Topaz’s energy works well with its “friends” – crystal associates formed in the same geological environment. Try it in combination with Amazonite, Black Tourmaline, Fluorite, Lepidolite, Muscovite, Quartz, and Smoky Quartz
Mineralogy | Topaz |
---|---|
Chemical Formula | AL2 SiO4 (F, OH)2 |
Cleavage | Perfect |
Color | Colorless, white, blue, green, yellow, orange, pink, red |
Crystal System | Orthorhombic |
Form/Habit | Prismatic |
Fracture | Subconchoidal to uneven |
Hardness – Mohs Scale | 8 |
Luminescence | Orange (long wave) / Greenish-white (short wave) |
Luster | Vitreous |
Mineral Family | Garnet Group |
Specific Gravity | 3.4-3.6 |
Streak | Colorless |
Transparency | Transparent to translucent |
History of Topaz
Topaz has a complex history, and is often confused with other gemstones. Prior to the modern era, the name was used primarily to describe yellow or orange colored stones, but today we know the stone comes in a rainbow of colors, both natural and heat-enhanced. The various colors of Topaz have been explored by metaphysical healers relatively recently so there are no known myths or stories associated with them.
The name Topaz has two possible origins. It may come from an island in the Red Seas, which during the Roman era was called Topazios, but today is called Zabargad. This island was famous during the Roman Era for its Peridot mines, but did not produce any Topaz stones. The name Topazios comes from the Greek word “to guess”, likely a reference to the fact that the island is often shrouded and hidden by fog. Alternatively, it may come from the Sanskrit topas, meaning “fire.” Prior to the advent of modern mineralogy, most references to the gem described it as a golden or orange colored stone, so the fire reference makes sense.
Though Topaz is occasionally mentioned in early lapidaries, few of these texts list any healing properties which are specifically associated with the stone. It was apparently used to ward off the evil eye, and could protect a person from curses and liver trouble. During the medieval period, the lore concerning Topaz was expanded upon. It was said to cool boiling water, become invisible when in contact with poison, and cure everything from asthma and hemorrhoids to insomnia and the plague. Its powers were seemingly linked to the moon, and thus waxed and waned according to the lunar phases.
Topaz is mentioned in both the Bible and the Torah, as the second of twelve stones which decorated the breastplate of the High Priest of ancient Israel. The design for the Breastplate was given by God to Moses, whose brother Aaron was the first to wear it. Each of the gemstones on the Breastplate was inscribed with the symbol for one of the Twelves Tribes of Israel.
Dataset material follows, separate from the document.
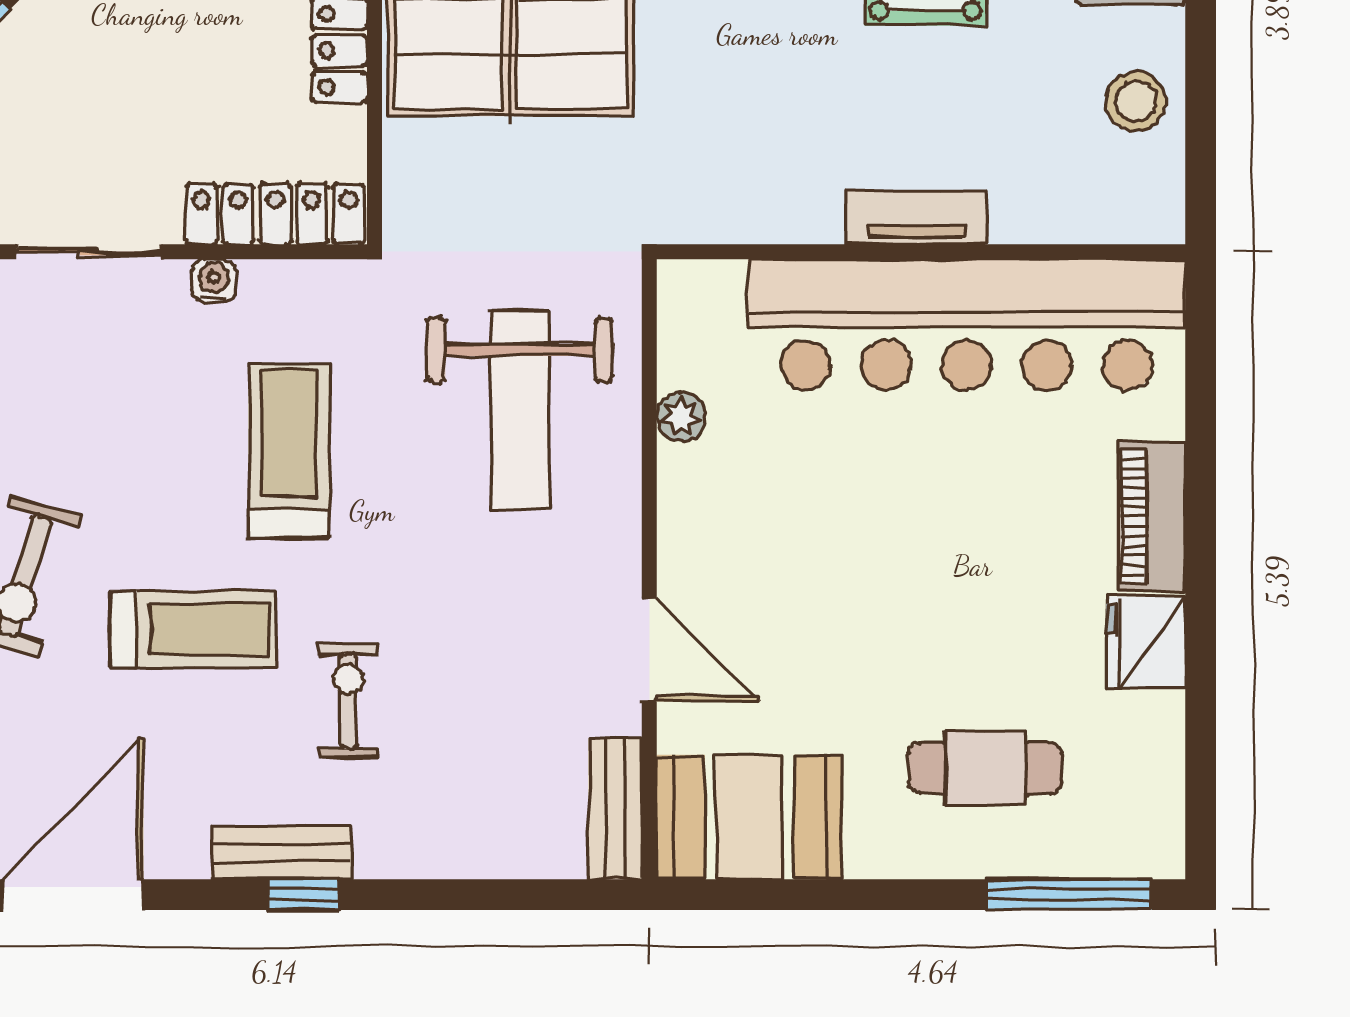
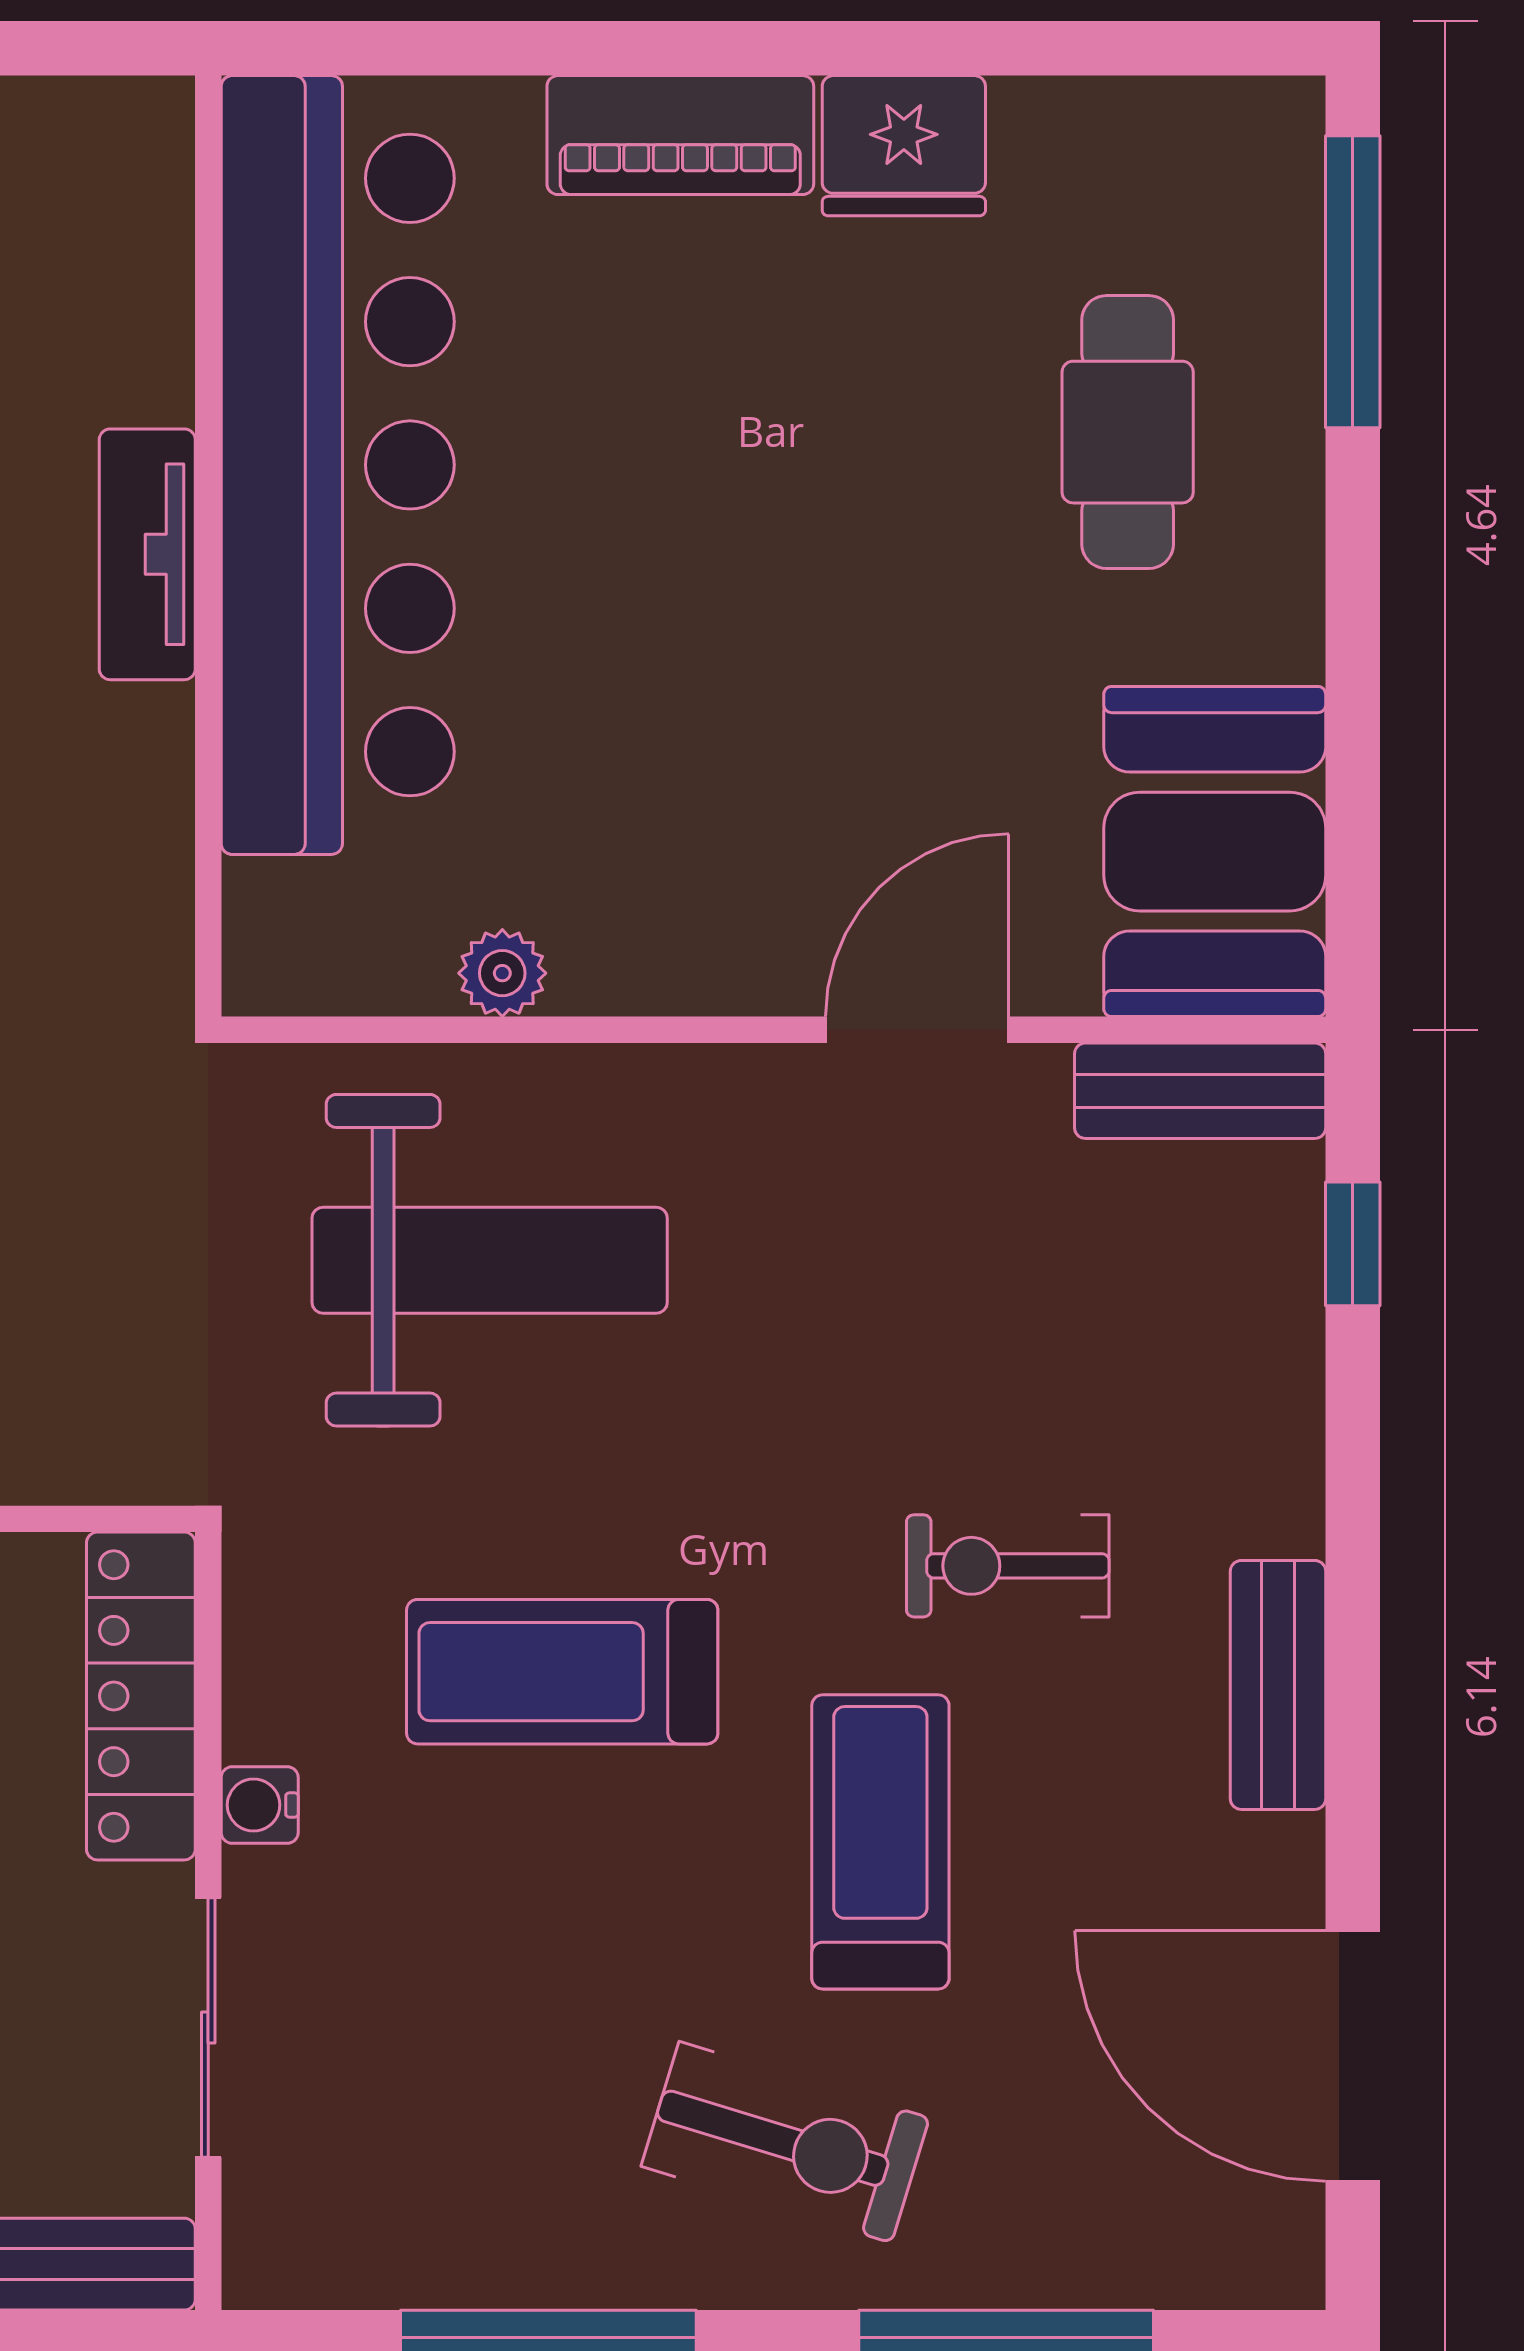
window: (303, 895) -> (1353, 1244), moved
Topaz was most likely inscribed with the Tribe of Simeon. In later Christian lore, the gems was thought to correspond to the apostle Matthew. According to Saint Hildegarde (1098-1179), a German Benedictine Abbess, writer, and philosopher, Topaz’s light is so bright that it can be used to illuminate a dark chapel, thus allowing her to read prayers. She recommended that a Topaz elixir be used to brighten dim vision and other eye ailments.